Saved data entries:
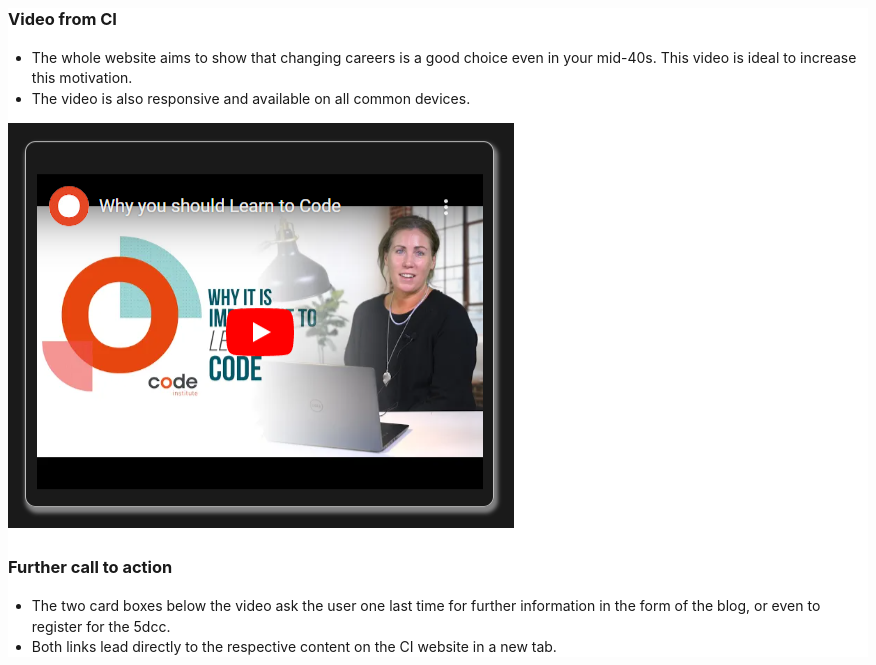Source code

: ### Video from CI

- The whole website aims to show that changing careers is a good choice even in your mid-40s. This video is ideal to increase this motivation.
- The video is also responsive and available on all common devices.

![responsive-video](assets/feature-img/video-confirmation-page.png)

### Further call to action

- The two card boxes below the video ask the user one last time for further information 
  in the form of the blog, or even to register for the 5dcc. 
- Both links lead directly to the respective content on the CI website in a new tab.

[Your goal] Your job is to transcribe the records exactly and in full. Pictures are not part of the copy.

[Output for this task]
Source code

: ### Video from CI

- The whole website aims to show that changing careers is a good choice even in your mid-40s. This video is ideal to increase this motivation.
- The video is also responsive and available on all common devices.

![responsive-video](assets/feature-img/video-confirmation-page.png)

### Further call to action

- The two card boxes below the video ask the user one last time for further information 
  in the form of the blog, or even to register for the 5dcc. 
- Both links lead directly to the respective content on the CI website in a new tab.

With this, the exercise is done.